D’abord, la répartition des ministères. Le Travail et les Affaires sociales, les Finances et les Affaires étrangères reviennent au SPD, trois gros ministères qui témoignent des concessions faites par Angela Merkel aux sociaux-démocrates. Martin Schulz, ancien président du Parlement européen, hérite du portefeuille des affaires étrangères. Il aura les mains libres pour défendre le projet qui lui tient le plus à cœur : l’Europe. Dans la foulée, il a annoncé qu’il comptait laisser les rênes du parti à Andrea Nahles, déjà chef de file du groupe parlementaire SPD au Bundestag. Cette femme énergique de 47 ans avait su, lors du récent congrès du SPD à Bonn, trouver les mots passionnés pour convaincre les délégués du parti de voter pour la tenue de négociations de coalition.

Des concessions à droite

Angela Merkel a aussi su rassasier les appétits à sa droite en cédant un super ministère à Horst Seehofer, chef de la très conservatrice CSU bavaroise et ministre-président de la Bavière. La CSU régnera non seulement sur l’intérieur, mais aussi sur la « Heimat », une sorte de ministère de l’Identité nationale. Une étiquette qui va faire grincer les dents à gauche, tant le mot « Heimat » est lourdement chargé en Allemagne. Tout au long de la crise des réfugiés, Horst Seehofer a mené la vie dure à la chancelière, critiquant sans répit sa décision de laisser entrer en Allemagne ces centaines de milliers de migrants. Partisan d’un plafonnement du nombre des réfugiés, Seehofer s’est fait le porte-parole de tous ceux que ces arrivées massives inquiètent. Avec la montée de l’AfD, la CSU ne cesse de réclamer à Angela Merkel de serrer les rangs sur sa droite pour éviter les dérives vers l’extrême droite. Nul doute qu’au ministère de l’Intérieur, le Bavarois va continuer à donner de la voix.

Angela Merkel avait annoncé qu’elle était prête à faire des « compromis douloureux ». C’est chose faite : la CDU devra se contenter de quelques ministères, mais pas des plus stratégiques. Surtout, elle renonce au ministère des Finances tenu d’une main de fer ces dernières années par Wolfgang Schäuble. Nul doute que cette décision a fait très mal aux chrétiens-démocrates. L’essentiel pour Angela Merkel, c’est de continuer à diriger son pays et surtout d’éviter à tout prix de nouvelles élections ou un gouvernement minoritaire qui risqueraient d’ouvrir une période d’instabilité dans un pays qui aime la continuité et les gouvernements solides.
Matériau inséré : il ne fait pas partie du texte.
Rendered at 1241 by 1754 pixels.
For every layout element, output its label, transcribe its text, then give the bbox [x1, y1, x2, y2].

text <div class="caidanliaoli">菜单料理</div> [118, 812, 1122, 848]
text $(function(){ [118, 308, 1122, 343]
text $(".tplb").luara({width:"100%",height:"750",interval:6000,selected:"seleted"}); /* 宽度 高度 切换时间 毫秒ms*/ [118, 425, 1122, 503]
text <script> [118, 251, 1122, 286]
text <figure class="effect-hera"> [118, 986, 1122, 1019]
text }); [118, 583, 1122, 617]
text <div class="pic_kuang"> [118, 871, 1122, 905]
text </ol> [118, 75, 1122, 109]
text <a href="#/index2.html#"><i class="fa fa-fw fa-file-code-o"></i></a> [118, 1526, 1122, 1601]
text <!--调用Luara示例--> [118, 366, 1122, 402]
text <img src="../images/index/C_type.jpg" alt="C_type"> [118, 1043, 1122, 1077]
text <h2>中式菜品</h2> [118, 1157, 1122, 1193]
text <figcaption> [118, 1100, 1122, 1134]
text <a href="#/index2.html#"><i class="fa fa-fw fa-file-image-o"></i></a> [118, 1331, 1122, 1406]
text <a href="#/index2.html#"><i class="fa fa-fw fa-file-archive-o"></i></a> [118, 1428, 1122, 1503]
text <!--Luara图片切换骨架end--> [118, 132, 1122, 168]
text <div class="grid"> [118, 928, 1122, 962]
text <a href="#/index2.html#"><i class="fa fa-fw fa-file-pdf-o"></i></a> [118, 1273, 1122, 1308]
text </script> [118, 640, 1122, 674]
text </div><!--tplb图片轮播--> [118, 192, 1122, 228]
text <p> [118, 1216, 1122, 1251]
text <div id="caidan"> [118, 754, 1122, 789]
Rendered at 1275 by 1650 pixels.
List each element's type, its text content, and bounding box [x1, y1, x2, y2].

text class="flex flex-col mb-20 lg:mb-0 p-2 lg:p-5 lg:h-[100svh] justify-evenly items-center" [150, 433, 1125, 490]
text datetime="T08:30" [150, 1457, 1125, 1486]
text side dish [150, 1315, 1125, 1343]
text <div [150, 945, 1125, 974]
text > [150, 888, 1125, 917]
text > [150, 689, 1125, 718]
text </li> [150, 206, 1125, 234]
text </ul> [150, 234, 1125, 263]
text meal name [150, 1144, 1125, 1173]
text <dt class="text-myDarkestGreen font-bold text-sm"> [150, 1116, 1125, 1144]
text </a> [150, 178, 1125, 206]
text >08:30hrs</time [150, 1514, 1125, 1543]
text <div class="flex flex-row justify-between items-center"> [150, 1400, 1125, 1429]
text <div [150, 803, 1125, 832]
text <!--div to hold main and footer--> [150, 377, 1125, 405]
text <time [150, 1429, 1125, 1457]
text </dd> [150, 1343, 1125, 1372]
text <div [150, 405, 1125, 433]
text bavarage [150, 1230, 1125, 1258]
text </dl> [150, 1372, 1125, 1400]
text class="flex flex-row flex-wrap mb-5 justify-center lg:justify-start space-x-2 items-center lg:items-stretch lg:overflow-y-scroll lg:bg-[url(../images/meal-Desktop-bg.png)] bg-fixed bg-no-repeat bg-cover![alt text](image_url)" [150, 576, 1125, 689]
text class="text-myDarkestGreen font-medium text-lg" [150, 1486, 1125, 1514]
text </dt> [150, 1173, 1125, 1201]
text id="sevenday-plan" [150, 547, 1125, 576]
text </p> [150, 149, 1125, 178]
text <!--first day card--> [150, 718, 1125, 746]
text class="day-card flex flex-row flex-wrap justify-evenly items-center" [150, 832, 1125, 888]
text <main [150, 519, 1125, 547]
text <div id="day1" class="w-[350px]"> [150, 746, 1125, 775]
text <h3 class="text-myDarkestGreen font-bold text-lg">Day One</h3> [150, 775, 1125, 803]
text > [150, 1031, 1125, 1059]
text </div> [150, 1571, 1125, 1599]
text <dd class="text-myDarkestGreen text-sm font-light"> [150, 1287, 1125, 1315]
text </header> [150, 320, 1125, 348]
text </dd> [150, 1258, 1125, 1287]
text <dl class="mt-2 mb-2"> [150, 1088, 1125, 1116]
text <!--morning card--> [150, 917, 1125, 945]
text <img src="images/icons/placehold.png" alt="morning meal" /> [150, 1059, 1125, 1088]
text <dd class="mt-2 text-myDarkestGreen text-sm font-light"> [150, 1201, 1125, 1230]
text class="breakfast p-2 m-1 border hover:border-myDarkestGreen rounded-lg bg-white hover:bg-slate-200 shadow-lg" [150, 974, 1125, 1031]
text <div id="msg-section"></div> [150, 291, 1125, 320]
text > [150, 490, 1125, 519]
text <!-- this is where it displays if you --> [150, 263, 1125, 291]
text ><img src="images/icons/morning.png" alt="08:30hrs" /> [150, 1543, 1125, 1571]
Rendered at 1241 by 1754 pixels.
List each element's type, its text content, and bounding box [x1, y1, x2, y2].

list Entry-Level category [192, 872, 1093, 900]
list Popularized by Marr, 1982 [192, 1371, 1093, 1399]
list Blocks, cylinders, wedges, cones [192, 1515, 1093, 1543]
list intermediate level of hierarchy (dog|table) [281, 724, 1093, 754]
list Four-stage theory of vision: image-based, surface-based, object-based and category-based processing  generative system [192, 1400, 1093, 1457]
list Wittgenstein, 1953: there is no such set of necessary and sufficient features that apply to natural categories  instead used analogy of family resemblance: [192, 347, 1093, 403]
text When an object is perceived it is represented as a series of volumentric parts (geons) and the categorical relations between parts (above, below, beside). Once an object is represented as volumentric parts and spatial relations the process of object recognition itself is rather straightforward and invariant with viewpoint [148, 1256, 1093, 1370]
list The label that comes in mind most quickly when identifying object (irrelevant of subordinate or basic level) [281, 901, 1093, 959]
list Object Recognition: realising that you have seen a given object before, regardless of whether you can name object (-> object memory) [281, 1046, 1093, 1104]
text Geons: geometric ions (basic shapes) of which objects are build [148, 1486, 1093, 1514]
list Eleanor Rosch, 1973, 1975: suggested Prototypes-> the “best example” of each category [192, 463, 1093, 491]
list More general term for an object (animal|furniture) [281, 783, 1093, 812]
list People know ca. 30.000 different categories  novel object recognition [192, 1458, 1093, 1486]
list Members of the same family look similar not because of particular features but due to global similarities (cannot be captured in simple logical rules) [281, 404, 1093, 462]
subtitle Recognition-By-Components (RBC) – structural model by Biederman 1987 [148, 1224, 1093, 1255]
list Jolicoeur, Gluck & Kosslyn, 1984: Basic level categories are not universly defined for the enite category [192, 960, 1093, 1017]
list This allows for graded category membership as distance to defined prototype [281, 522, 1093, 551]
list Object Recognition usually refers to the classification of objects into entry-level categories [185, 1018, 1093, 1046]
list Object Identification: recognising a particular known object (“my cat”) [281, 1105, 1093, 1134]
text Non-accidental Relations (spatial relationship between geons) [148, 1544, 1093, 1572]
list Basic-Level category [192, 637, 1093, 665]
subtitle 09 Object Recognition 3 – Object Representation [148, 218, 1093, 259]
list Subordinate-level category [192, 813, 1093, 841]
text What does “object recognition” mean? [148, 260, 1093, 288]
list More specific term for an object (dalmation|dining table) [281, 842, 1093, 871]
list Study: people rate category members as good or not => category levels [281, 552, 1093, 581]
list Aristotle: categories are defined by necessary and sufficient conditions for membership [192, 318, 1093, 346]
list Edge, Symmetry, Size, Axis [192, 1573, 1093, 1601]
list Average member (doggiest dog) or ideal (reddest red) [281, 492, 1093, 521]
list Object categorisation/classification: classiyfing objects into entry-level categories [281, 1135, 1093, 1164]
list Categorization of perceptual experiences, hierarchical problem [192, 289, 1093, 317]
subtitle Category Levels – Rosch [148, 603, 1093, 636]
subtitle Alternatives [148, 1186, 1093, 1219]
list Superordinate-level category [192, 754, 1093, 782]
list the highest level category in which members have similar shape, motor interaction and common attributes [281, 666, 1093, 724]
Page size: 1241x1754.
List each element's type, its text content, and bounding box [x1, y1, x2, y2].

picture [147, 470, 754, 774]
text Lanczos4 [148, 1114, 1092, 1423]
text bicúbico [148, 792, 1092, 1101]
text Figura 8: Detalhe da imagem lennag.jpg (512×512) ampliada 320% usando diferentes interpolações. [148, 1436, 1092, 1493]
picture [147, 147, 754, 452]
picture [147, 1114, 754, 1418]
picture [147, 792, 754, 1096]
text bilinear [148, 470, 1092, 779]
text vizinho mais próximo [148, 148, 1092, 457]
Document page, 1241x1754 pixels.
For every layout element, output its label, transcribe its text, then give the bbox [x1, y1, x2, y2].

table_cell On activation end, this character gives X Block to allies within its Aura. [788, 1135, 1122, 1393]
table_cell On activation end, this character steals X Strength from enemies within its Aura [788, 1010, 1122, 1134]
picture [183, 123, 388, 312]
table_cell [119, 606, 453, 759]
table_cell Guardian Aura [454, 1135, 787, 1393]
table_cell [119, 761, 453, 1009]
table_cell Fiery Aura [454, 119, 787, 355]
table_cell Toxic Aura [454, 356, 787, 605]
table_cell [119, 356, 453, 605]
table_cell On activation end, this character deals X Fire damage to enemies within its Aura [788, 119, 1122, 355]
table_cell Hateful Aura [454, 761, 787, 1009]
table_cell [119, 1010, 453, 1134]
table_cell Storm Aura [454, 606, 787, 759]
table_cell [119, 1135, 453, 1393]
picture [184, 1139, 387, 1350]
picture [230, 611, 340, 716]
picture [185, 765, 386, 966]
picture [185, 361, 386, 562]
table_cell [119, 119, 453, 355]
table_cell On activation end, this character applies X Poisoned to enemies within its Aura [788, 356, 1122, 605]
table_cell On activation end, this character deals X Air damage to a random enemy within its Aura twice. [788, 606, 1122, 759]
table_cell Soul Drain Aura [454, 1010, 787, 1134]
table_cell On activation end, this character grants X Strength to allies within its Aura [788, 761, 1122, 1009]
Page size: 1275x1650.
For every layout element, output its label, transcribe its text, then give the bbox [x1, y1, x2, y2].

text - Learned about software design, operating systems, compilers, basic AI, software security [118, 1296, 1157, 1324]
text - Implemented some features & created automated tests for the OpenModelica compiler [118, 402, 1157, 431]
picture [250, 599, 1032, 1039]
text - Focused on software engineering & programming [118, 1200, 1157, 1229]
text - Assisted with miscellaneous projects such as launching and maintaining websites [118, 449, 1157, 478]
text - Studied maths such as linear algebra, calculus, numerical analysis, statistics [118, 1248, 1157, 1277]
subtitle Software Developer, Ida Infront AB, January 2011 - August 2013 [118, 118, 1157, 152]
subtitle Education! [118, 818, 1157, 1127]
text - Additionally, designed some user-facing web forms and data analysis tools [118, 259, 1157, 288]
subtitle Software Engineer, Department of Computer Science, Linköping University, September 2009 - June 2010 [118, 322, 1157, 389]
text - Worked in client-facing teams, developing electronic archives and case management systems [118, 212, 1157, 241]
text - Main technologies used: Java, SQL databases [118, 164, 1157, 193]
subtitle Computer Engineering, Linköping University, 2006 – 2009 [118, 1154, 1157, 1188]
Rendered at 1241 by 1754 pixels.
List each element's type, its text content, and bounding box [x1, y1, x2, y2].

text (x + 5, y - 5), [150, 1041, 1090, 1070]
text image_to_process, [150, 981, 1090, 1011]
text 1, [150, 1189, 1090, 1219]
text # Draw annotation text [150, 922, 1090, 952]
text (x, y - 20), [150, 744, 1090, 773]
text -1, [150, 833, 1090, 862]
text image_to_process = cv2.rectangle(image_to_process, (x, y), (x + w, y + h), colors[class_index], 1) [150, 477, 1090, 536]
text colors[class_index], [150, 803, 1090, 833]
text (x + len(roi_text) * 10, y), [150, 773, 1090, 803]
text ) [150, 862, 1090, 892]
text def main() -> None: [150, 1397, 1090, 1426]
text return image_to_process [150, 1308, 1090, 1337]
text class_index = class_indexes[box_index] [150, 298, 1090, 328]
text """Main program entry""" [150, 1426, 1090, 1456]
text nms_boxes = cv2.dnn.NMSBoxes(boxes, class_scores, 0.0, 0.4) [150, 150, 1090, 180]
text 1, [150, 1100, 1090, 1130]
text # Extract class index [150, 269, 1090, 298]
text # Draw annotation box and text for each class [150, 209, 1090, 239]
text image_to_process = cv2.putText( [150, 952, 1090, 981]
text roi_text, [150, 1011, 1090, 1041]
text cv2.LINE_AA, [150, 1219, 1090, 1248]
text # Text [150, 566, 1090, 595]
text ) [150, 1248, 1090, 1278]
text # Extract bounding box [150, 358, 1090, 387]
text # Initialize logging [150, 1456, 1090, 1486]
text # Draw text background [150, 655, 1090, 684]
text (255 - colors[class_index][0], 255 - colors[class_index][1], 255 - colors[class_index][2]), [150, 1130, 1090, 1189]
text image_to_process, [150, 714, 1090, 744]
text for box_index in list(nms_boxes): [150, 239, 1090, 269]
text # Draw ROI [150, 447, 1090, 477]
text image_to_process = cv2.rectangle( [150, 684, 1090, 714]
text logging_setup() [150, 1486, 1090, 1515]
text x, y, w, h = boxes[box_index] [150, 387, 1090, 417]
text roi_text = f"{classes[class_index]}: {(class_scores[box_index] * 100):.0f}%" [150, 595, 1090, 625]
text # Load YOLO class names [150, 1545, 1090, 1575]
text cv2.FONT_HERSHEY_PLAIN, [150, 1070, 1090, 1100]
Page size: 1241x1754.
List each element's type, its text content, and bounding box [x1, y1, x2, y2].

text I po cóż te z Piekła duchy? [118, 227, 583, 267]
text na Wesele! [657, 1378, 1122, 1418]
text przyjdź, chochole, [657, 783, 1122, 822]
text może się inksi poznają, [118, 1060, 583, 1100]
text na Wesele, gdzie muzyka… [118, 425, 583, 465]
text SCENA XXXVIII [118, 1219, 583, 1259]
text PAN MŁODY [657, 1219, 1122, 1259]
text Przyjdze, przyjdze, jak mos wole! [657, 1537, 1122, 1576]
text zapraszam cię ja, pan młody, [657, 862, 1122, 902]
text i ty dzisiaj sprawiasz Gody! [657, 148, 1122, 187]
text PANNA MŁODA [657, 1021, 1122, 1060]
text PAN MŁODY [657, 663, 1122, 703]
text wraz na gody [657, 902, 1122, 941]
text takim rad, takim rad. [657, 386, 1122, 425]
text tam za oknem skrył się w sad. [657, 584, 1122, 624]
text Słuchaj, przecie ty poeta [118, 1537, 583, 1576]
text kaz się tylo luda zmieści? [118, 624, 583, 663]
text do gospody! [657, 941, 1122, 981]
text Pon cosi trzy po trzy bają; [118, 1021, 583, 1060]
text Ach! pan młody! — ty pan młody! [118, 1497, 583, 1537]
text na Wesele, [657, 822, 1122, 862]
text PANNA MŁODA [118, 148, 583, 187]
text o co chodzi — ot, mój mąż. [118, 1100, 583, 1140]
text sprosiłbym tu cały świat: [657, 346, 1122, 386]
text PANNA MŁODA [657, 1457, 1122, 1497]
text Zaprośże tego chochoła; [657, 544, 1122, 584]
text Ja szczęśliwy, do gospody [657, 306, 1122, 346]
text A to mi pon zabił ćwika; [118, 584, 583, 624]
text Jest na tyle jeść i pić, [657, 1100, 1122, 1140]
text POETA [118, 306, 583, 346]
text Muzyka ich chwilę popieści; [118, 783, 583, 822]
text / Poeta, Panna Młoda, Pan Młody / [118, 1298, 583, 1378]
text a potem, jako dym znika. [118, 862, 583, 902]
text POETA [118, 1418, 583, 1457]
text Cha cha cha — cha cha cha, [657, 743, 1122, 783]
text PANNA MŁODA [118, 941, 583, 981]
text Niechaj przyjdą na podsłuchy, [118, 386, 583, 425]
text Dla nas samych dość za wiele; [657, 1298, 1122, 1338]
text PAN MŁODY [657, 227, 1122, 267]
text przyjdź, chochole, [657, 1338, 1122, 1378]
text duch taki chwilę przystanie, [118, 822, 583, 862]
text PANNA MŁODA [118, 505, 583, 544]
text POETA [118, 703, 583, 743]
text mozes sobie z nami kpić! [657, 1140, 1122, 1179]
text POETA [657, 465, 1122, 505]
Le dernier mot aux militants du SPD

Pour le SPD, qui devait à tout prix imprimer sa marque sur ce contrat pour convaincre ses militants sceptiques de voter dans trois semaines pour une nouvelle Grande Coalition, le partage des ministères est un bon résultat. Il fera peut-être oublier que sur les deux autres points importants, les négociations se soldent par des acquis plutôt modestes.

Jusqu’au dernier moment, les négociateurs ont âprement débattu du thème de la médecine à deux étages. Les sociaux-démocrates voulaient coûte que coûte un ajustement équitable des honoraires des consultations dans le privé et dans le public. 10 % des Allemands sont assurés dans des caisses privées qui leur donnent de gros avantages. Le prix de la consultation pour un patient privé est plus élevé que pour un patient assuré dans une des multiples caisses publiques. Le contrat de coalition prévoit la création d’une commission chargée d’étudier ce dossier extrêmement complexe. En ce qui concerne leur deuxième revendication : la limitation, voire l’abolition des contrats de travail à durée déterminé, le SPD n’a pas non plus entièrement obtenu gain de cause. Un système panaché sera mis en place au cas par cas selon la taille des entreprises.

Après presque quatre mois et demi d’errance, de fausses routes et d’incertitude, l’Allemagne a théoriquement ce soir un gouvernement prêt à se mettre au travail. Mais rien n’est encore joué. Ce sont les militants sociaux-démocrates qui auront le dernier mot. Ils voteront dans trois semaines pour ou contre ce contrat de coalition. Le chaos que redoute Angela Merkel est encore possible.